Chicken-fried steak is unabashedly Texan, the kind of dish that unites billionaire oil baron, the average working man and everyone in between at the lunch counter, dinner table or weekend picnic.
It is simple. It is tasty. It is Texas wrapped up in one savory bite, coated always with cream gravy, but who can take just one cut?
The traditional chicken fry is beef, be it high-end ribeye or lowly round steak, but if you’re looking to use some of those venison packages in a pinch and enjoy the taste of wild game, this spin on the normal routine is just right for you. The Lone Star State annually brings out about 600,000 hunters pursing white-tailed deer beginning in September with archery gear and continuing all the way into February on ranches under the Managed Lands Deer Permit program.
That’s a lot of deer meat, but if you’re like most hunters, you quickly eat the choice cuts of the tenderloin and backstraps, often relegating roast and steak trims to the freezer for months on end. However, those portions are ripe for the traditional chicken fry staples of flour and seasonings adhered with a coating of egg wash — doubling up on the fluttering of flavorful flour.
Follow these steps and you’ll wonder why you didn’t eat those cuts of meat first. Included is peppery gravy that you simply can’t leave out. In fact, make more than you might think and coat your cutlets accordingly. This is Texas after all.
Venison Chicken Fry
2 cups flour
2 teaspoons salt
2 teaspoons black pepper
4 tablespoons paprika (I love the stuff so I add at least two more pinches)
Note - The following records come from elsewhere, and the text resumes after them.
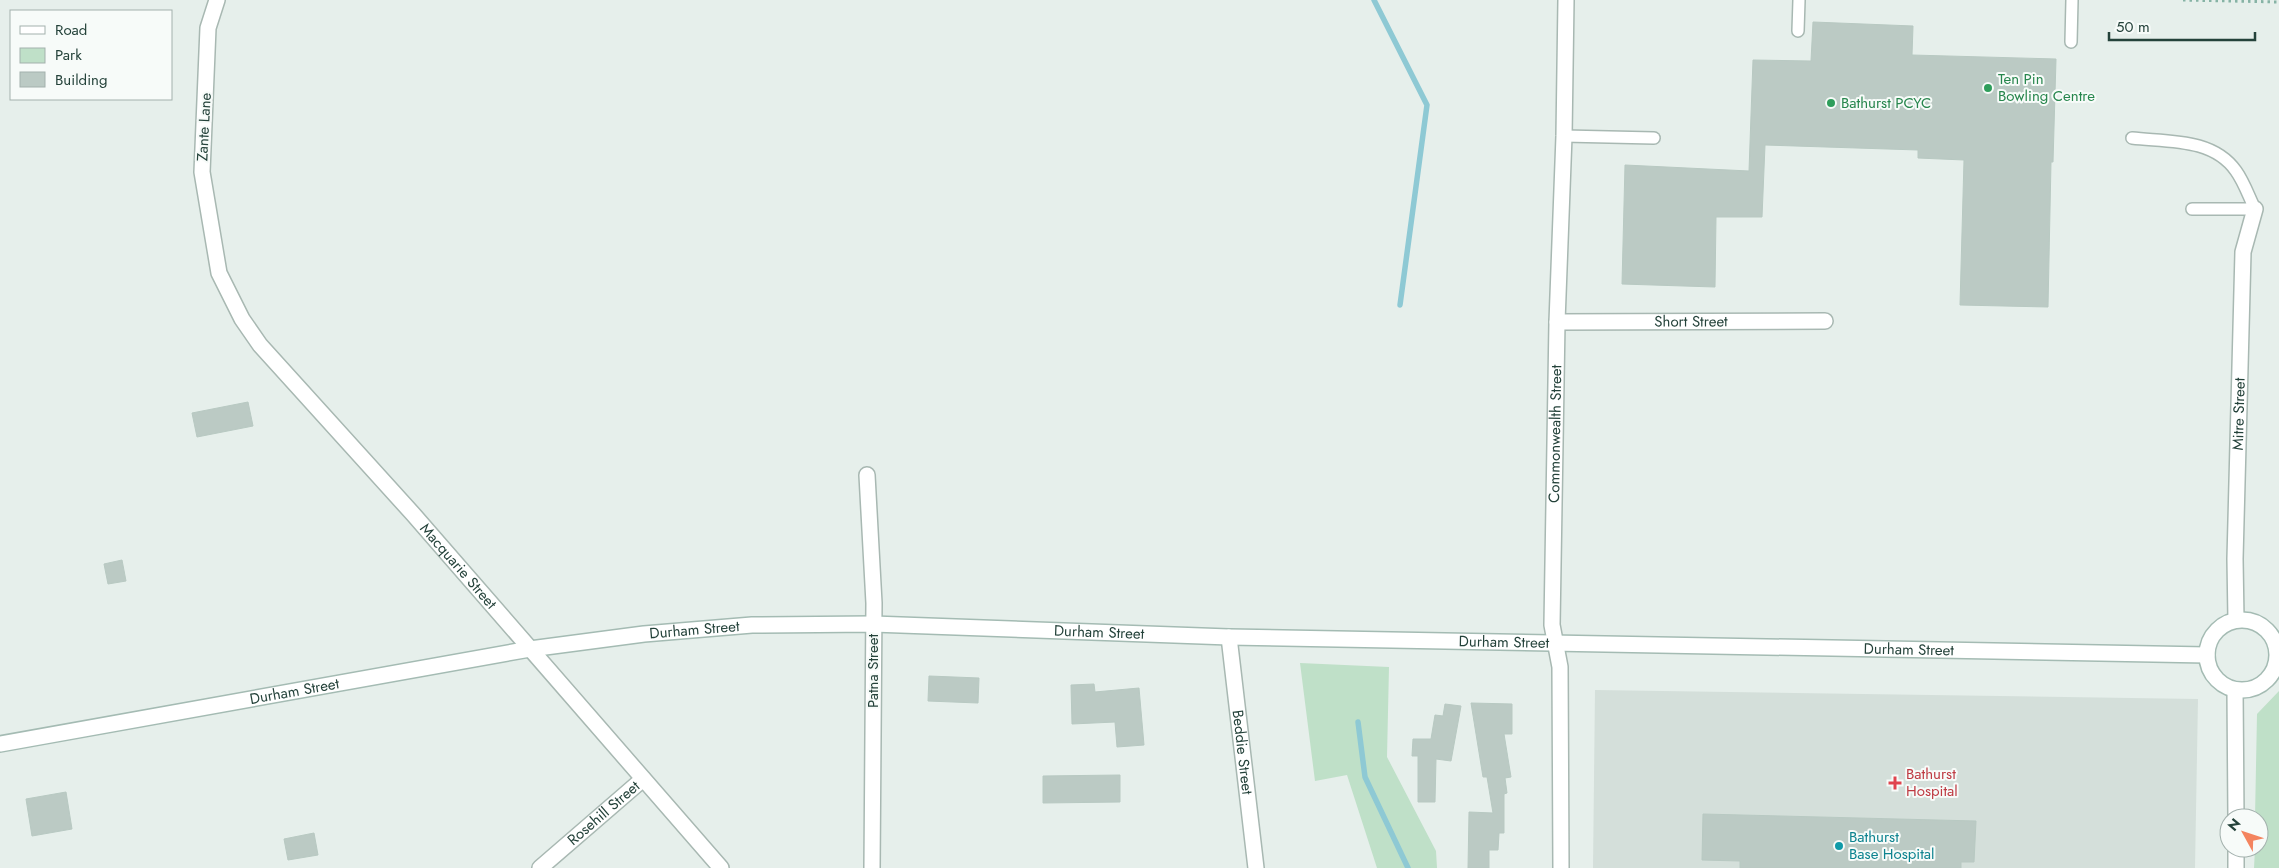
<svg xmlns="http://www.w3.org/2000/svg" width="2279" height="868" viewBox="0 0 2279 868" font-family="Jost,sans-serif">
<rect width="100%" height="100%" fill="#e6efeb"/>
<!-- built -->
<polygon fill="#d4dfda" points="1595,690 2198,699 2195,868 1593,868"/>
<!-- green -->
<g fill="#bfe0c8">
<polygon points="1300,663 1389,667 1387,757 1436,851 1437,868 1377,868 1347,775 1315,781"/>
<polygon points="2279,691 2279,868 2254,868 2255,848 2259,848 2259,818 2255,818 2257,714"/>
</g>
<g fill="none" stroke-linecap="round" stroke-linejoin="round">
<!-- stream -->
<g stroke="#8ec9d4" stroke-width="5.5">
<polyline points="1374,0 1427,105 1400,305"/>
<polyline points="1358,722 1365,777 1408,868"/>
</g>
</g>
<!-- building -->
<g fill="#bbcac4" stroke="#b8c9c2">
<polygon points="1813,22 1913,26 1912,55 2056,59 2053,162 2051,162 2048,307 1960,305 1964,160 1918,158 1918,150 1765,145 1762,217 1716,217 1715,287 1622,284 1625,165 1749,171 1753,60 1811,61"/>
<polygon points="248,402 253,426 197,437 192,413"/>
<polygon points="122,560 126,581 108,584 104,564"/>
<polygon points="929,676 979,678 978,703 928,701"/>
<polygon points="1094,684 1095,692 1139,688 1144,745 1117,747 1115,722 1072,724 1071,685"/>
<polygon points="1471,703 1512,704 1512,734 1504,734 1511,777 1505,778 1507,793 1504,794 1504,833 1499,833 1498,850 1489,850 1489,868 1468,868 1469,812 1493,813 1487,777 1483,777"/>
<polygon points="1445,704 1461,706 1451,761 1436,759 1435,802 1418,802 1418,756 1412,756 1413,739 1431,739 1435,715 1443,716"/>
<polygon points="1120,775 1120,802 1043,803 1043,776"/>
<polygon points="66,792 72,829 32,836 26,799"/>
<polygon points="1703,814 1976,821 1974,862 1961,862 1961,868 1740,868 1740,861 1702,860"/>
<polygon points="314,833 318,855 288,860 284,839"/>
</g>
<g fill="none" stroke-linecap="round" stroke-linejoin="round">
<defs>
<g id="lane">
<polyline points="1798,31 1799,0"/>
<polyline points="2071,42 2072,0"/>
<polyline points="1564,136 1654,138"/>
<path d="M2132 138C2168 142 2213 138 2236 171 2244 182 2249 197 2255 209H2192"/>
</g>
<g id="street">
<path id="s1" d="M217 0 208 28 202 172 219 273 242 319 260 345 413 514 721 868"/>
<path id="s2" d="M1557 322 1825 321"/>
<polyline points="867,475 874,603 872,868"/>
<path id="s3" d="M2236 620 2235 559 2243 252 2255 209"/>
<path id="s4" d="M1229 637 1256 868"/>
<polyline points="2235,690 2236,818"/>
<polyline points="2236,848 2236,868"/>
<path id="s5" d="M540 868 643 779"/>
<path id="s6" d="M1561 868 1560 667 1552 625 1557 322 1564 136 1566 0"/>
</g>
<g id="secondary">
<circle cx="2242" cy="655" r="35"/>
<path id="s7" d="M0 744 530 649 644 634 752 625 873 624 1229 637 2207 655"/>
</g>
</defs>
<!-- lane casing -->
<use href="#lane" stroke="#a8b8b2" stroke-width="14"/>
<!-- street casing -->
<use href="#street" stroke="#a8b8b2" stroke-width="18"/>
<!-- secondary casing -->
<use href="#secondary" stroke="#a4bbb3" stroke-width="18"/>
<!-- path -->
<polyline stroke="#86b3a5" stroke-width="3" stroke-dasharray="2.5 4" stroke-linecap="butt" points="2183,0 2279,2"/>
<!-- lane -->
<use href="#lane" stroke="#fff" stroke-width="11"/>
<!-- street -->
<use href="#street" stroke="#fff" stroke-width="15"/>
<!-- secondary -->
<use href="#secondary" stroke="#fff" stroke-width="15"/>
</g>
<!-- markers -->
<g fill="#2e9e5b" stroke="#f7fbf9" stroke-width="2">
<circle cx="1988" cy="88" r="5"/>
<circle cx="1831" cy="103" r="5"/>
</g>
<path fill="#e0444e" stroke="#f7fbf9" stroke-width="2" d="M1892.5 775.5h5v5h5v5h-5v5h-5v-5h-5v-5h5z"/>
<circle fill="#0f9aa8" stroke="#f7fbf9" stroke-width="2" cx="1839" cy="846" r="5"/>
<g text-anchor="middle" stroke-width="4" stroke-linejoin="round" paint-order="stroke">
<!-- leisure labels -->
<g font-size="15" fill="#27864d" stroke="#f7fbf9" text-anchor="start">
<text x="1998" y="84">Ten Pin<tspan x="1998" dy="17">Bowling Centre</tspan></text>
<text x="1841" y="108">Bathurst PCYC</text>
</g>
<!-- street labels -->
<g font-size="15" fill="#24423a" stroke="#f7fbf9">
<text transform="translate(204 127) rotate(-87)" y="5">Zante Lane</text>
<text dy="5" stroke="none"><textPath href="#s2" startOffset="134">Short Street</textPath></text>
<text dy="5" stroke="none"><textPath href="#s3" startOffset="206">Mitre Street</textPath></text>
<text dy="5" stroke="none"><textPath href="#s6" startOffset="435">Commonwealth Street</textPath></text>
<text dy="5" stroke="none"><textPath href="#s1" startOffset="656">Macquarie Street</textPath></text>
<text dy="5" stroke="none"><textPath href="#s7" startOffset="704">Durham Street</textPath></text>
<text dy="5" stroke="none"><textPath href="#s7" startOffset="1109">Durham Street</textPath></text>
<text dy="5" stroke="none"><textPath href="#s7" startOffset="1514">Durham Street</textPath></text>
<text dy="5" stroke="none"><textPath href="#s7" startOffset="1919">Durham Street</textPath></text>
<text transform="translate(873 671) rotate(-90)" y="5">Patna Street</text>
<text dy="5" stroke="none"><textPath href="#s7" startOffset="299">Durham Street</textPath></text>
<text dy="5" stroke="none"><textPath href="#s4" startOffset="116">Beddie Street</textPath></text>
<text dy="5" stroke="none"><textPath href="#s5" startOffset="84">Rosehill Street</textPath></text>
</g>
<!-- health labels -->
<g font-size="15" fill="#be3a42" stroke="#f7fbf9" text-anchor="start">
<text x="1906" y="779">Bathurst<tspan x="1906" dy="17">Hospital</tspan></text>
</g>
<!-- culture labels -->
<g font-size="15" fill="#0d838f" stroke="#f7fbf9" text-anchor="start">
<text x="1849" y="842">Bathurst<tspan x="1849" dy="17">Base Hospital</tspan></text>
</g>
</g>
<!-- legend -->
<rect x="10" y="10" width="162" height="90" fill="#f7fbf9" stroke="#a3b1ad"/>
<rect x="20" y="26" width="25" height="8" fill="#ffffff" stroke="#a3b1ad"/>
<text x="55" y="35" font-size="15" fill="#24423a">Road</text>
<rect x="20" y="48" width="25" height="15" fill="#bfe0c8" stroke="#a3b1ad"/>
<text x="55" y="60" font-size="15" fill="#24423a">Park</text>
<rect x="20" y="72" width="25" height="15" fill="#bbcac4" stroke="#a3b1ad"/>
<text x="55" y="85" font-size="15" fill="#24423a">Building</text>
<!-- north arrow -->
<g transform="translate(2244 833) rotate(310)"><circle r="24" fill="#f7fbf9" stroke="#a3b1ad"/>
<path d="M0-4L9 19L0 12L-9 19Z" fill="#f4845f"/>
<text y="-8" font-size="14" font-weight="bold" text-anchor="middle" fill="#24423a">N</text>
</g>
<!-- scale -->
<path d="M2109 32v8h146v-8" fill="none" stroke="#24423a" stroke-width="2.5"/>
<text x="2116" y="32" font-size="15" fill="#24423a" stroke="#f7fbf9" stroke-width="4" paint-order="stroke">50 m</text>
</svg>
1/2 cup buttermilk (milk from the carton if you don’t have any)
1/2 cup beer (optional; Shiner Bock is made in Texas and works great)
canola oil or peanut oil, enough to cover meat halfway (vegetable oil can work, too)
2 pounds of tenderized venison cutlets, pounded into half-inch or smaller thickness
Mix the flour, salt, pepper and paprika on a shallow plate, wax paper, aluminum foil (or almost any other way without sending a cloud skyward) and set aside.
Whisk your eggs (not too thinly) in a medium-size bowl, adding in the buttermilk or milk and choice of beer (it’s advised to drink the remaining two-thirds while still chilled).
In a cast-iron skillet (personal preference; other heavy skillets are fine) fire up your oil to roughly 375 degrees.
While the oil heats, run each steak through the flour and spices, coating them thoroughly before laying each into the egg mixture. Then ply them back into the flour mixture once more, evenly dousing them wet spots with flour. The aim is for the outside to be completely dry.
Test the temperature of the oil with a drop of batter (it will sizzle nicely) and once it hits the desired degree slide the steaks into place, taking care not to splash the situation anywhere. In a large cast-iron skillet you can get at least three or four cutlets sizzling in unison, but each should take about 3 to 4 minutes on each side. Also be careful and try not to break the battered crust when flipping or extracting your venison steaks (it kind of defeats the whole purpose of making a delicious batter).
Once the steaks reach a nice brown hue remove them and let them drain on paper towels placed on a sturdy plate or dish.
Top them with the pepper gravy below and enjoy. The recipe could feed four adults but if you’re greedy, well, there’s nothing wrong with that when chicken fry is involved …
1/2 cup unsalted butter
6 tablespoons flour
3 cups whole milk
2 teaspoons salt
5 teaspoons pepper
Melt the butter in a heavy saucepan over low heat. Add flour after it melts, whisking until it cooks and turns light brown. Slowly pour in the milk, whisking continuously to keep lumps from forming. Add salt and pepper and simmer for 10 to 15 minutes.